Usain Bolt got his farewell to athletics off to an inauspicious start at the IAAF World Championships, while Mo Farah continued his domination of the 10,000 metres.

Bolt's highly-anticipated appearance on the track for the 100m heats was far from one of his most convincing, the eight-time Olympic champion recovering from a poor start to win and advance to Saturday's semi-finals.

There was no such concerns for another man who typically shines on the big occasion. Farah produced a world-leading time of 28 minutes and 49.51 seconds to successfully defend his 10,000m title in front of an adoring home crowd.

Although there were no upsets in the women's 1500m, there was a shock in the men's long jump as Olympic champion Jeff Henderson failed to qualify for the final.



As one of sport's greatest stories began its final chapter, Bolt received a rapturous welcome to the track at London Stadium.

A rapid finish secured him a time of 10.07 seconds - the eighth fastest of the heats - but his reaction and comments in the aftermath proved he was far from impressed.

"I have to get my start together. I can't keep doing this because if I do this in the final it will be over.

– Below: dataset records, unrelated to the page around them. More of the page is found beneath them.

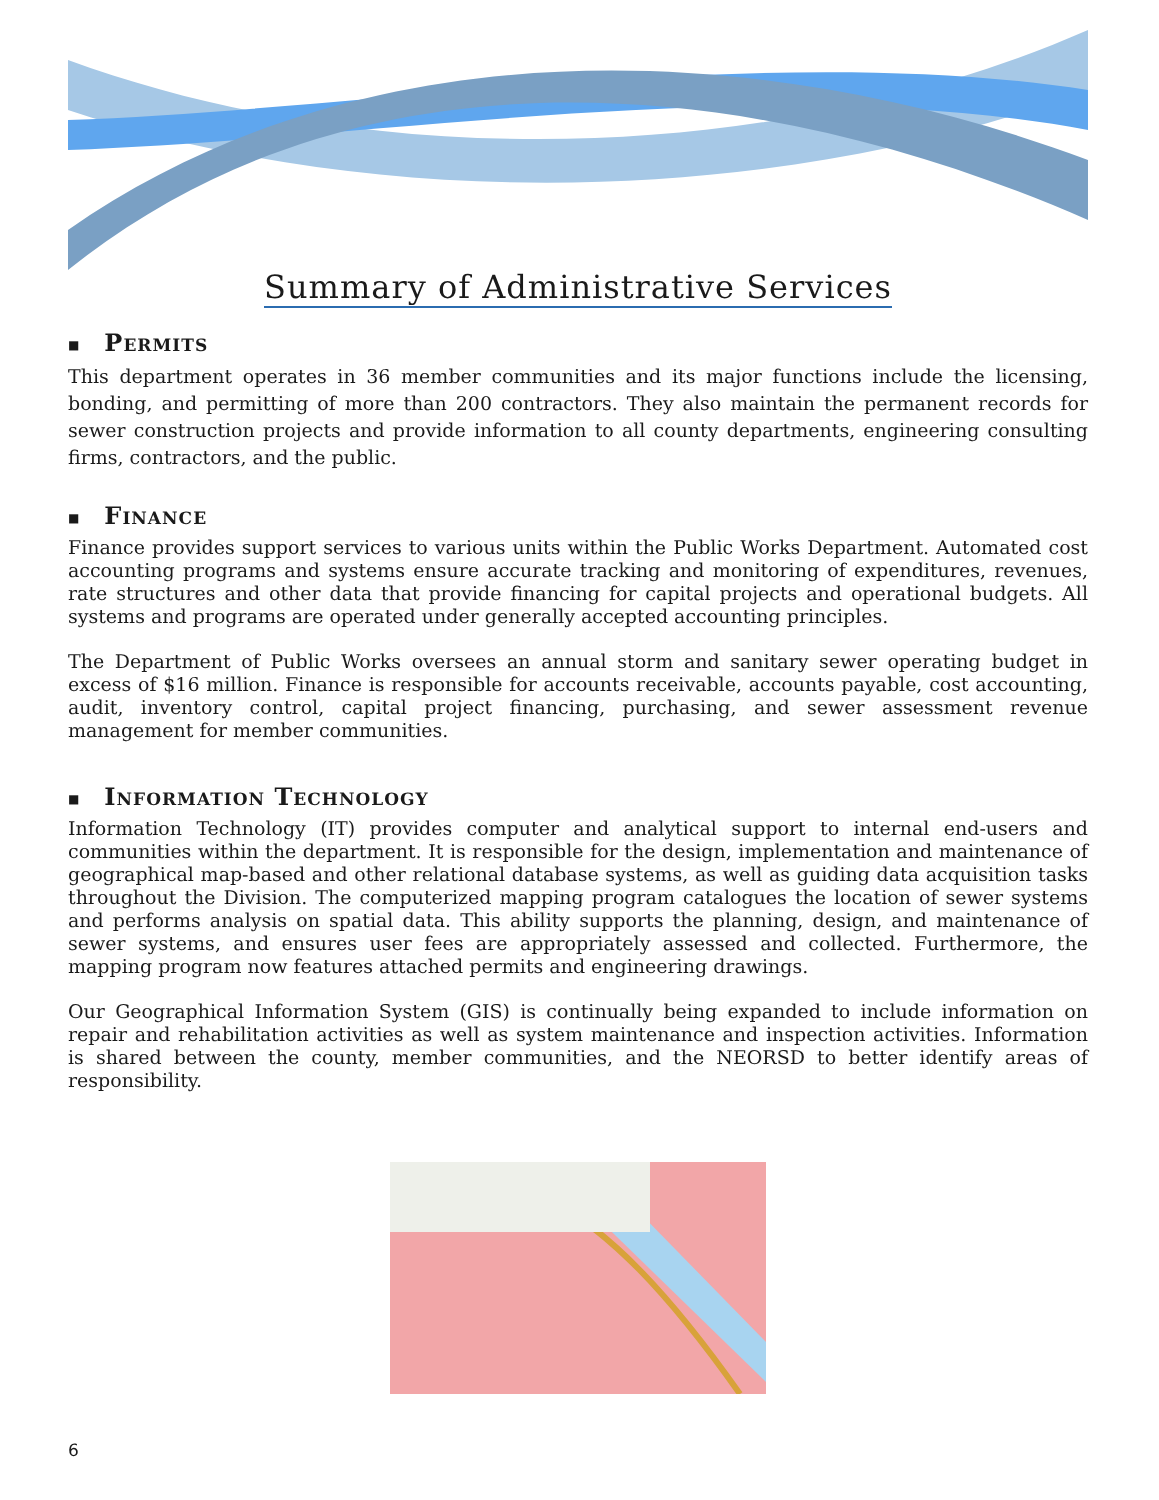Summary of Administrative Services
■ Permits
This department operates in 36 member communities and its major functions include the licensing, bonding, and permitting of more than 200 contractors. They also maintain the permanent records for sewer construction projects and provide information to all county departments, engineering consulting firms, contractors, and the public.
■ Finance
Finance provides support services to various units within the Public Works Department. Automated cost accounting programs and systems ensure accurate tracking and monitoring of expenditures, revenues, rate structures and other data that provide financing for capital projects and operational budgets. All systems and programs are operated under generally accepted accounting principles.
The Department of Public Works oversees an annual storm and sanitary sewer operating budget in excess of $16 million. Finance is responsible for accounts receivable, accounts payable, cost accounting, audit, inventory control, capital project financing, purchasing, and sewer assessment revenue management for member communities.
■ Information Technology
Information Technology (IT) provides computer and analytical support to internal end-users and communities within the department. It is responsible for the design, implementation and maintenance of geographical map-based and other relational database systems, as well as guiding data acquisition tasks throughout the Division. The computerized mapping program catalogues the location of sewer systems and performs analysis on spatial data. This ability supports the planning, design, and maintenance of sewer systems, and ensures user fees are appropriately assessed and collected. Furthermore, the mapping program now features attached permits and engineering drawings.
Our Geographical Information System (GIS) is continually being expanded to include information on repair and rehabilitation activities as well as system maintenance and inspection activities. Information is shared between the county, member communities, and the NEORSD to better identify areas of responsibility.
6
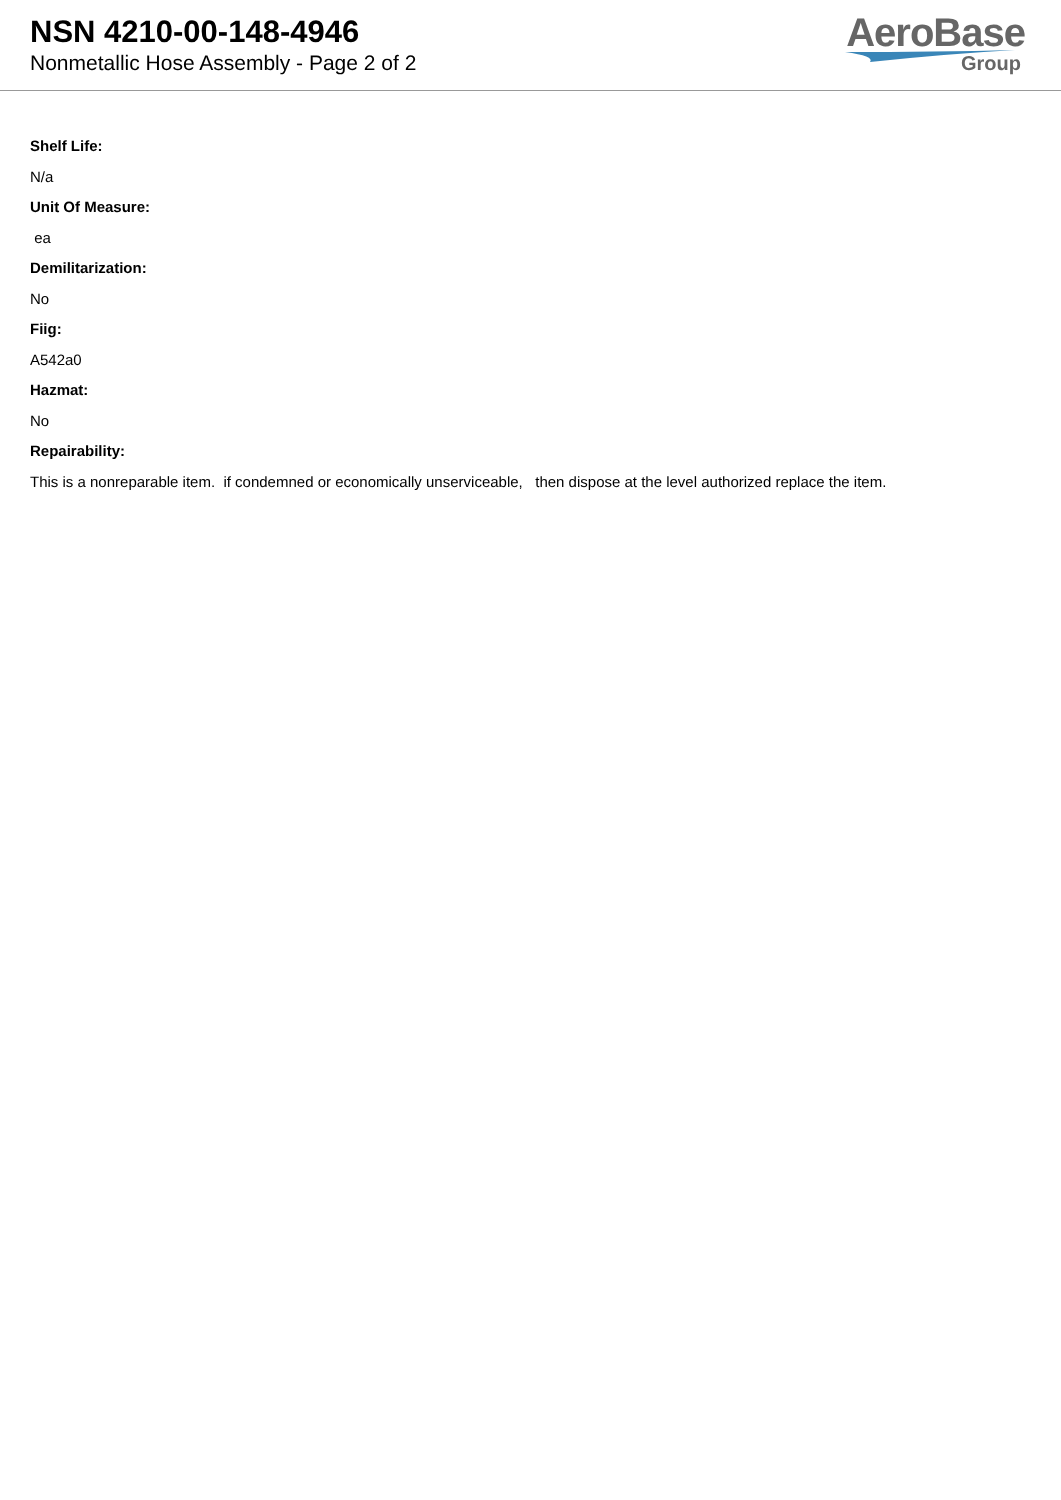NSN 4210-00-148-4946
Nonmetallic Hose Assembly - Page 2 of 2
AeroBase
Group
Shelf Life:
N/a
Unit Of Measure:
ea
Demilitarization:
No
Fiig:
A542a0
Hazmat:
No
Repairability:
This is a nonreparable item. if condemned or economically unserviceable, then dispose at the level authorized replace the item.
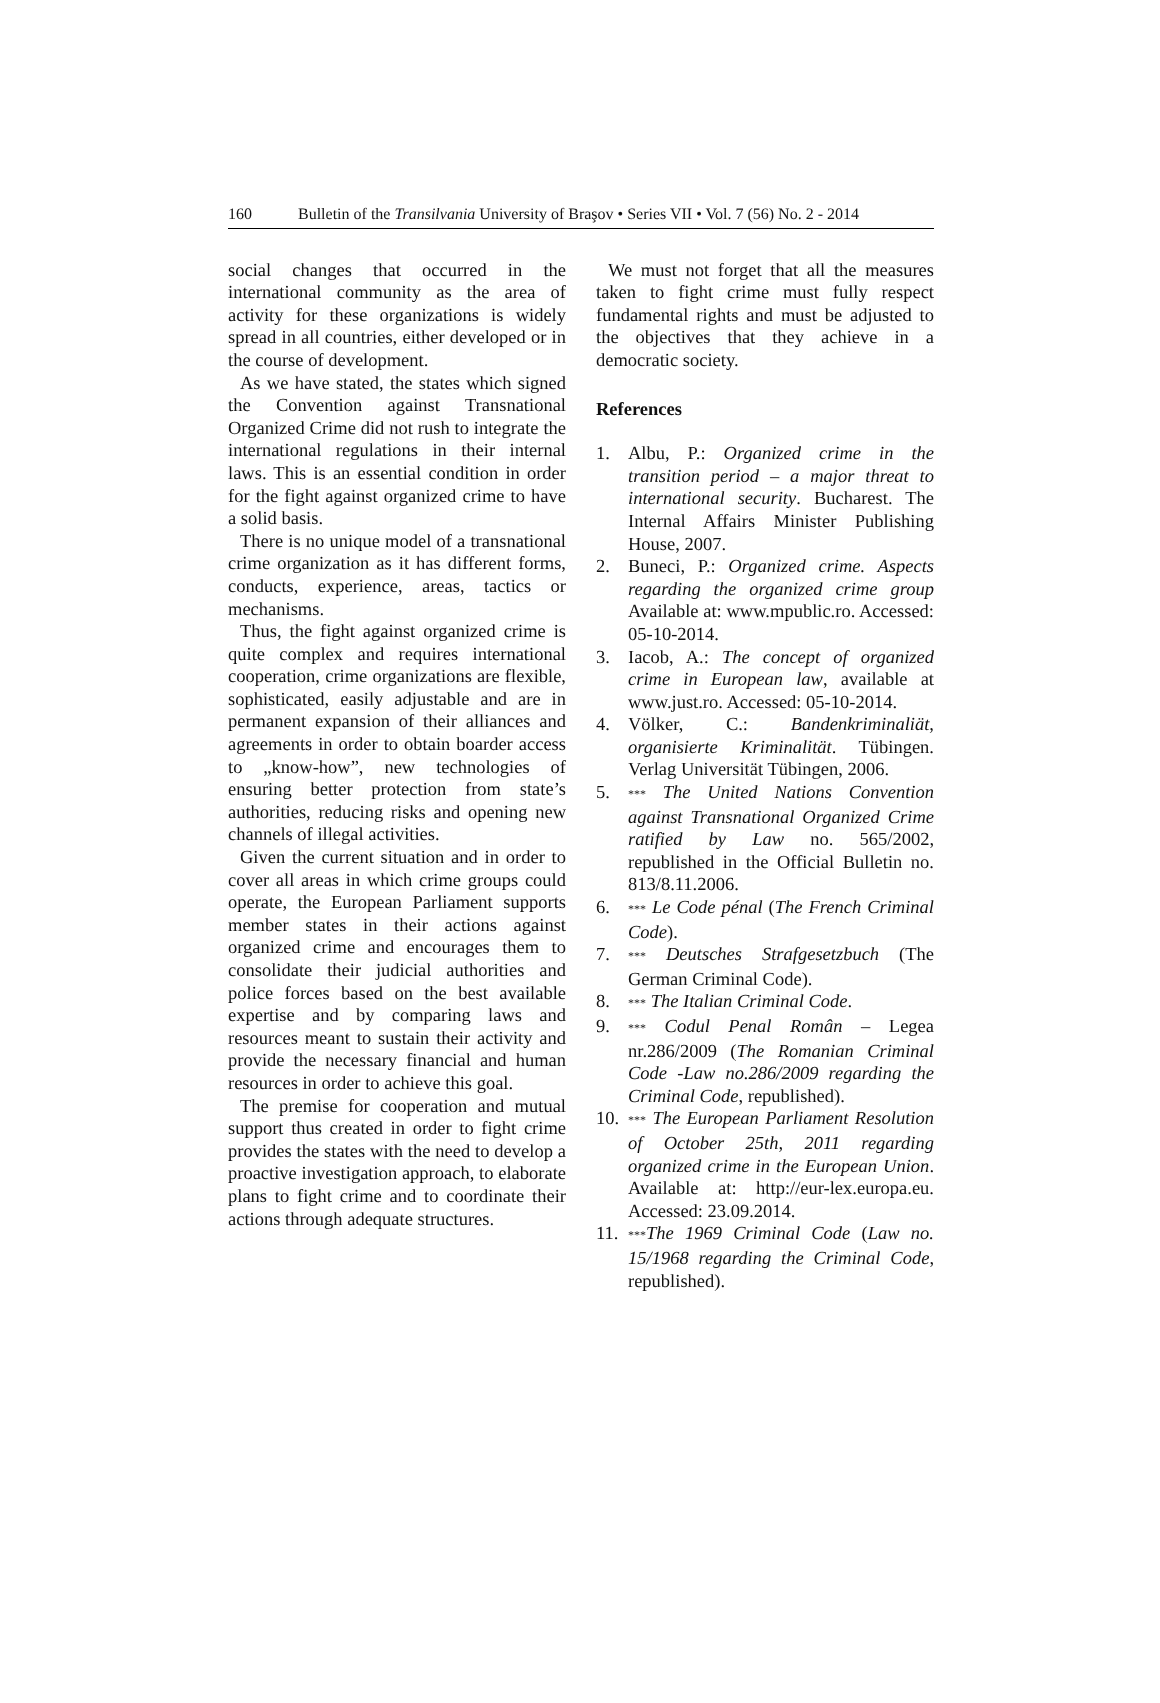160 Bulletin of the Transilvania University of Braşov • Series VII • Vol. 7 (56) No. 2 - 2014
social changes that occurred in the international community as the area of activity for these organizations is widely spread in all countries, either developed or in the course of development.
As we have stated, the states which signed the Convention against Transnational Organized Crime did not rush to integrate the international regulations in their internal laws. This is an essential condition in order for the fight against organized crime to have a solid basis.
There is no unique model of a transnational crime organization as it has different forms, conducts, experience, areas, tactics or mechanisms.
Thus, the fight against organized crime is quite complex and requires international cooperation, crime organizations are flexible, sophisticated, easily adjustable and are in permanent expansion of their alliances and agreements in order to obtain boarder access to „know-how”, new technologies of ensuring better protection from state’s authorities, reducing risks and opening new channels of illegal activities.
Given the current situation and in order to cover all areas in which crime groups could operate, the European Parliament supports member states in their actions against organized crime and encourages them to consolidate their judicial authorities and police forces based on the best available expertise and by comparing laws and resources meant to sustain their activity and provide the necessary financial and human resources in order to achieve this goal.
The premise for cooperation and mutual support thus created in order to fight crime provides the states with the need to develop a proactive investigation approach, to elaborate plans to fight crime and to coordinate their actions through adequate structures.
We must not forget that all the measures taken to fight crime must fully respect fundamental rights and must be adjusted to the objectives that they achieve in a democratic society.
References
1. Albu, P.: Organized crime in the transition period – a major threat to international security. Bucharest. The Internal Affairs Minister Publishing House, 2007.
2. Buneci, P.: Organized crime. Aspects regarding the organized crime group Available at: www.mpublic.ro. Accessed: 05-10-2014.
3. Iacob, A.: The concept of organized crime in European law, available at www.just.ro. Accessed: 05-10-2014.
4. Völker, C.: Bandenkriminaliät, organisierte Kriminalität. Tübingen. Verlag Universität Tübingen, 2006.
5.
*** The United Nations Convention against Transnational Organized Crime ratified by Law no. 565/2002, republished in the Official Bulletin no. 813/8.11.2006.
6.
*** Le Code pénal (The French Criminal Code).
7.
*** Deutsches Strafgesetzbuch (The German Criminal Code).
8.
*** The Italian Criminal Code.
9.
*** Codul Penal Român – Legea nr.286/2009 (The Romanian Criminal Code -Law no.286/2009 regarding the Criminal Code, republished).
10.
*** The European Parliament Resolution of October 25th, 2011 regarding organized crime in the European Union. Available at: http://eur-lex.europa.eu. Accessed: 23.09.2014.
11.
***The 1969 Criminal Code (Law no. 15/1968 regarding the Criminal Code, republished).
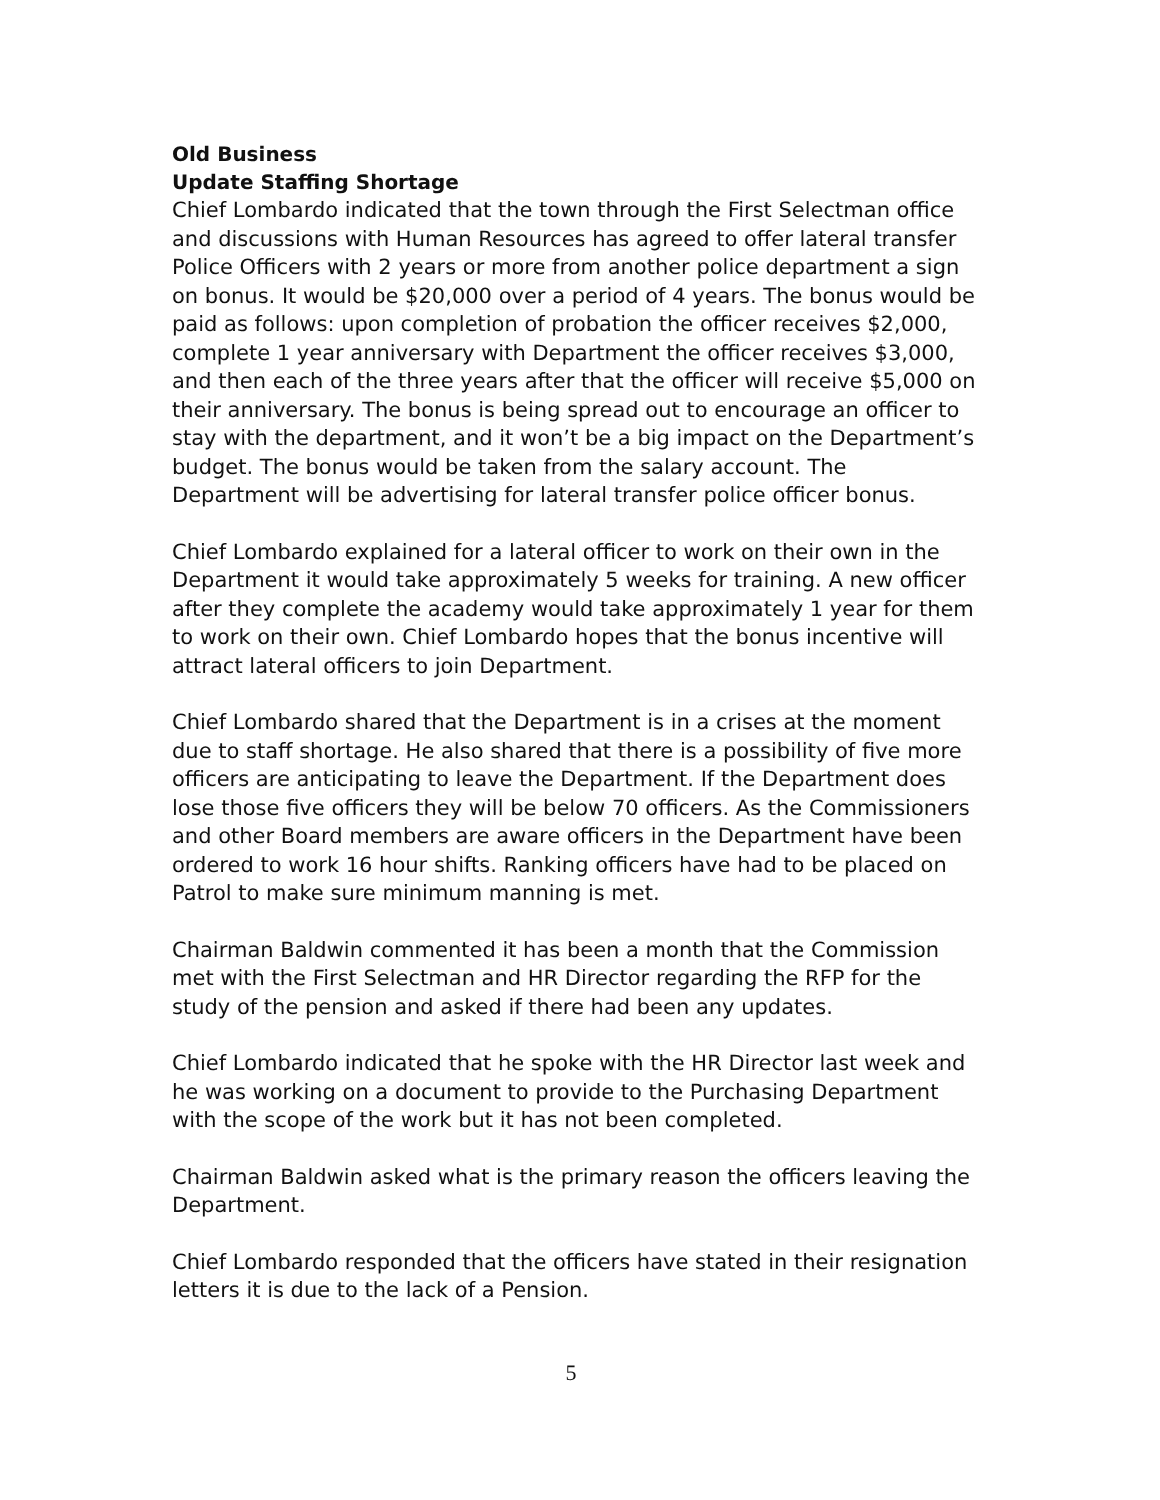Old Business
Update Staffing Shortage
Chief Lombardo indicated that the town through the First Selectman office and discussions with Human Resources has agreed to offer lateral transfer Police Officers with 2 years or more from another police department a sign on bonus. It would be $20,000 over a period of 4 years. The bonus would be paid as follows: upon completion of probation the officer receives $2,000, complete 1 year anniversary with Department the officer receives $3,000, and then each of the three years after that the officer will receive $5,000 on their anniversary. The bonus is being spread out to encourage an officer to stay with the department, and it won’t be a big impact on the Department’s budget. The bonus would be taken from the salary account. The Department will be advertising for lateral transfer police officer bonus.
Chief Lombardo explained for a lateral officer to work on their own in the Department it would take approximately 5 weeks for training. A new officer after they complete the academy would take approximately 1 year for them to work on their own. Chief Lombardo hopes that the bonus incentive will attract lateral officers to join Department.
Chief Lombardo shared that the Department is in a crises at the moment due to staff shortage. He also shared that there is a possibility of five more officers are anticipating to leave the Department. If the Department does lose those five officers they will be below 70 officers. As the Commissioners and other Board members are aware officers in the Department have been ordered to work 16 hour shifts. Ranking officers have had to be placed on Patrol to make sure minimum manning is met.
Chairman Baldwin commented it has been a month that the Commission met with the First Selectman and HR Director regarding the RFP for the study of the pension and asked if there had been any updates.
Chief Lombardo indicated that he spoke with the HR Director last week and he was working on a document to provide to the Purchasing Department with the scope of the work but it has not been completed.
Chairman Baldwin asked what is the primary reason the officers leaving the Department.
Chief Lombardo responded that the officers have stated in their resignation letters it is due to the lack of a Pension.
5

I have to get my improvement going," said Bolt.

Fellow Jamaican Yohan Blake advanced but failed to win his heat, while Julian Forte and Christian Coleman were the standout performers.



The opening night of the championships concluded with Farah's bid for glory in the 10,000m and the home nation's biggest star certainly did not disappoint.

Farah was certainly tested as his rivals set a harsh pace, but there were still familiar scenes in the closing 100m as the reigning champion kicked clear to beat Joshua Cheptegei and Paul Tanui.

Incredibly, Farah has now won 10 major global finals in succession, this latest triumph his third 10,000m World Championship victory to go with three over 5000m and four Olympic golds.

Farah can double up once again if he wins the 5000m final next week.


Jeff Henderson took gold at the Olympics at Rio 2016 but will not follow up that success with a world title.

The American leapt 8.28m in Sacramento in June and was unable to replicate that, his final jump of 7.84m not enough to put him in the frame for a tilt at the medals.

"It's not what I wanted at all, I wanted to do better but I guess it's harder to come back after last year," Henderson said in reference to winning in Rio.

"I'm kind of sad I didn't get to go out here and get where I wanted to, but I guess I'll take something from it for next time."



Defending champion and Olympic silver medallist Genzebe Dibaba looked more than comfortable as she hung on the back of Great Britain's Jessica Judd before pushing on to win the first women's 1500m heat.

Her time of four minutes and 2.67 seconds was the fastest of the night, with 800m specialist Caster Semenya following her home with a season's best.

World leader Sifan Hassan moved up from the back at the start of the final lap to overtake home favourite Laura Muir and finish first, while reigning Olympic champion Faith Kipyegon also advanced.

"The event is very strong with Sifan and Caster, so it will be a very fast race I think," Dibaba said, looking ahead to the potential final.